When Sluka spoke Monday, there were 23 cases of COVID-19 in Deschutes county, and 19 coronavirus patients at the hospital in Bend. One more person had tested positive by midday Wednesday.
St. Charles Bend is looking to increase the number of beds for patients who are on ventilators by expanding into two additional units beyond the ICU, he said.
Those preparations are based on forecast models that anticipate a surge in Central Oregon COVID-19 diagnoses, peaking in mid-to-late April, said Jeff Absalon, chief physician executive for St. Charles Health.
“What we’ve been doing is, taking our number of patients, aligning those with predictive mathematical models to see where we are going in this journey,” Absalon said. “At this point in time, we appear to be at about half the volume of what we would have predicted with what was occurring last week. So we do think that social distancing actions may be having an effect.”
But Sluka cautions against that more people are going to get sick before the coronavirus recedes from central Oregon.
“It’s hard to know how high the peak is going to be,” Sluka said.
With 26 ICU beds, St. Charles Bend typically has eight to 10 people on ventilators, at the most. “In the worst-case scenario, our models predict many multiples of that. It’s hard to know how high the peak is going to be,” he said.
“We’re preparing, getting our ventilators together and getting our workforce together in order to be able to handle several multiples of what we already have.”
Those preparations also include the bleak task of deciding who will be given life-saving treatment, and who will only receive pain-killers, if more sick patients arrive than St. Charles is able to treat.

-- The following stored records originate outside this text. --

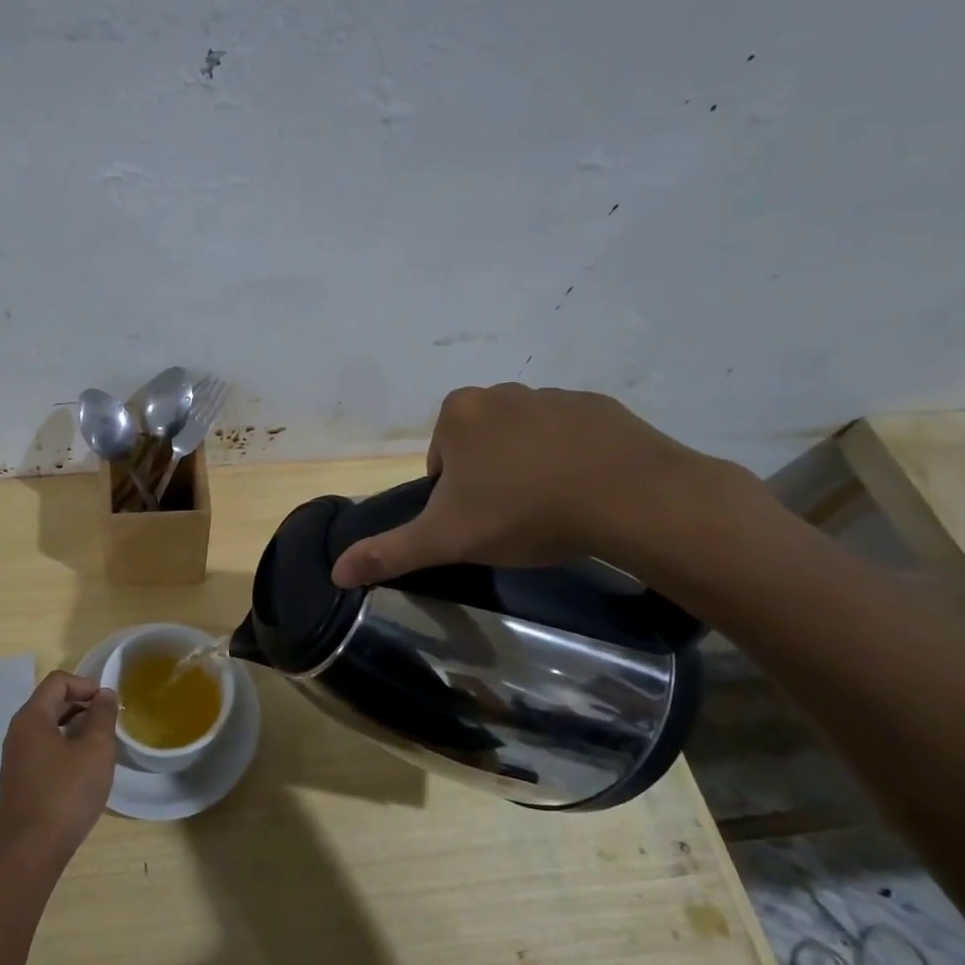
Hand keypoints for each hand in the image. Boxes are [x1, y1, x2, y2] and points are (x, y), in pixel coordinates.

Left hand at [0, 671, 119, 866]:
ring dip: (76, 728)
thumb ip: (102, 716)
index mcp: (31, 717)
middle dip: (83, 705)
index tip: (109, 704)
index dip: (86, 684)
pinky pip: (44, 749)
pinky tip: (85, 769)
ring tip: (101, 745)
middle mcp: (18, 732)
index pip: (58, 681)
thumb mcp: (95, 750)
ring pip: (49, 727)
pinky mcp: (20, 780)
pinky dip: (66, 747)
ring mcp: (16, 757)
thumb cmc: (66, 794)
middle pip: (51, 702)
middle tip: (110, 723)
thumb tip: (104, 694)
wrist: (30, 851)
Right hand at [331, 383, 733, 586]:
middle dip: (488, 479)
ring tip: (551, 508)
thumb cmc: (523, 512)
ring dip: (528, 468)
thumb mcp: (446, 539)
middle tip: (512, 518)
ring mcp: (553, 395)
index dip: (452, 497)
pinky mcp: (599, 407)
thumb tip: (335, 572)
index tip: (478, 521)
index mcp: (458, 414)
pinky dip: (570, 459)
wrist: (629, 497)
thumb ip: (389, 552)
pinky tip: (585, 492)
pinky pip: (570, 435)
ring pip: (524, 439)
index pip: (439, 460)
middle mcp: (500, 392)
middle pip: (479, 446)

It’s a challenge that hospital systems have been facing around the globe. Reports out of Italy say that some hospitals have declined to offer ventilators to older COVID-19 patients, so that younger people deemed more likely to survive can be treated in their place. Last week, a memo from the Henry Ford Health System in Michigan drew headlines when that hospital system’s outlined its own plans to ration care.

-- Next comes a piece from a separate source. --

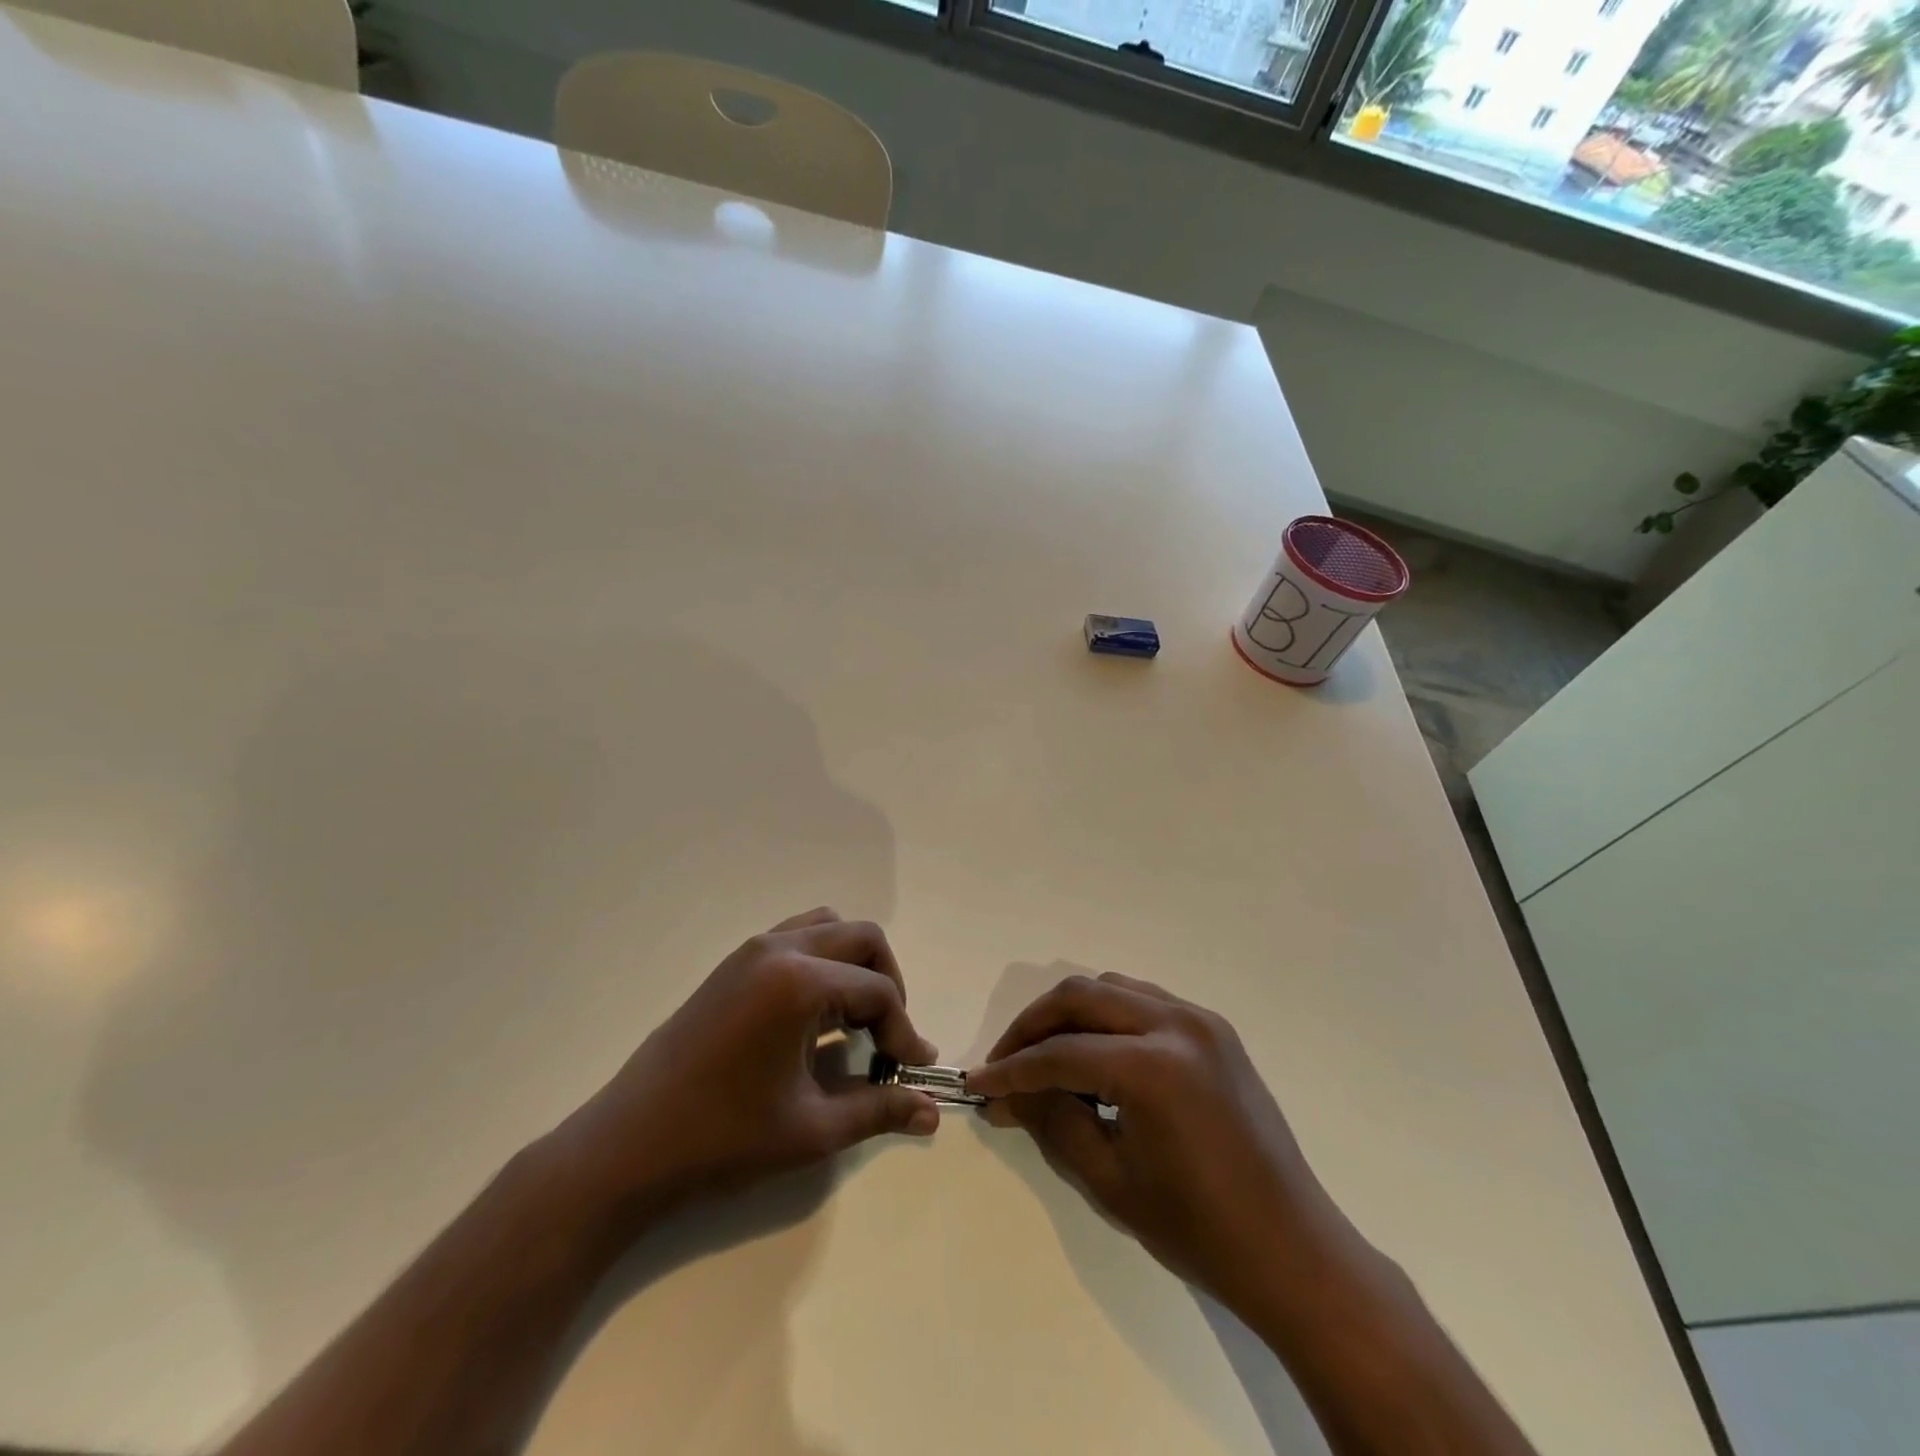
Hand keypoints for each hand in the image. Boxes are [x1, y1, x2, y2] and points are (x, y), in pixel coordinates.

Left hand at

“We have a bioethics committee that’s been engaged in this work, and we’ve looked at what outside systems have done,” Absalon said. “There are some criteria that can be used that will assess a patients’ likelihood of survival based on their comorbidities, how sick they are coming in, and this will help us to, essentially, triage where to apply our resources if they get to the point where they are severely constrained.”
St. Charles Health has not yet finished drawing its care-rationing plan, and Sluka said he does not know if the hospital system will make the document available once it is complete.
“It’s a surreal feeling, to have to go through a process like this,” he said. “It certainly something that I don’t think any CEO would ever want to have to even think about.”
Already, St. Charles is beginning to ration personal protective equipment that nurses and doctors wear to protect themselves from infections.
While some health systems across the country have ordered staff only to use professionally manufactured protective equipment, and have limited use of masks, St. Charles has embraced community efforts to supply its employees.
“We have a great outpouring of support from our community, in helping to develop homemade masks according to a template that we provided,” Sluka said. “We’re starting to see our community really step up.”
Homemade masks can’t replace the higher tiers of protective gear needed in many situations – but they do increase options for health workers.
“Respirator masks or N95 masks, as well as surgical masks, have been an issue,” Absalon said. “What we have come to understand is that some of the national supplies are diverted to areas where there is extreme high need at this point in time. And Oregon is not on that list.”